§ WHAT THIS EXERCISE ASKS
(a) Rewrite the paragraph in the notebook excerpt on gradient descent that begins "We give you a very small toy dataset" as a single, shorter sentence that keeps its main facts.
(b) From the notebook excerpt on gradient descent, list every parameter of the stochastic_gradient_descent function that is given a default value, together with that value.

We give you a very small toy dataset in the cell below. We encourage you to calculate the gradient by hand and then check if your implementation matches what you get on paper. 

In [None]:
X = np.array([[1, 2, 1], 
              [0, 1, 1]])
y = np.array([1, 0])
theta = np.array([-1, 0, 1])
gradient = gradient_nll(X, y, theta)
print('Gradient =', gradient)
assert gradient.shape[0] == theta.shape[0]

Now that you have written the function for the gradient, we have implemented mini-batch stochastic gradient descent for you below. 

In [None]:
# NO NEED TO MODIFY THIS CELL 
def stochastic_gradient_descent(X: np.ndarray,
                     Y: np.ndarray,
                     batch_size: int = 2000,
                     alpha: float = 0.5,
                     num_iterations: int = 1000,
                     print_every: int = 100,
                     early_stopping_value: float = 1e-8, 
                     l2_regularization_strength: float = 0.01) -> np.ndarray:
    """
    Runs mini-batch stochasitc gradient descent on the provided data and returns the resulting
    trained weight vector. 

    Args:
        - X: A numpy array of shape (num_examples, num_words) containing
           the training data.
        - Y: A numpy array of shape (num_examples,) containing the training
            labels.
        - batch_size: The number of examples in each batch.
        - alpha: The learning rate for gradient descent.
        - num_iterations: The number of iterations to run gradient descent for.
        - print_every: How often (after how many iterations) to print the
                    loss and iteration number.

§ DATA SECTION

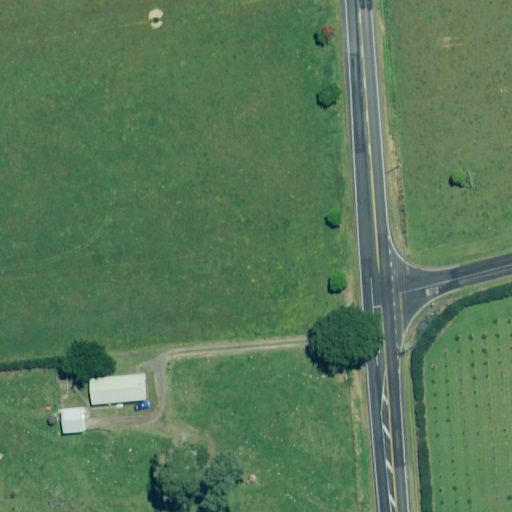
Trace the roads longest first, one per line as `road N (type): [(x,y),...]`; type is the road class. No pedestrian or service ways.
road 1 (secondary): [(360,0),(381,294)]
road 2 (secondary): [(381,294),(397,511)]
road 3 (unclassified): [(381,294),(511,264)]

§ OUTPUTS BY TASK
(a) A very small toy dataset is provided in the next cell so that you can compute the gradient by hand and verify that your implementation matches the result on paper.

(b)
- batch_size: 2000
- alpha: 0.5
- num_iterations: 1000
- print_every: 100
- early_stopping_value: 1e-8
- l2_regularization_strength: 0.01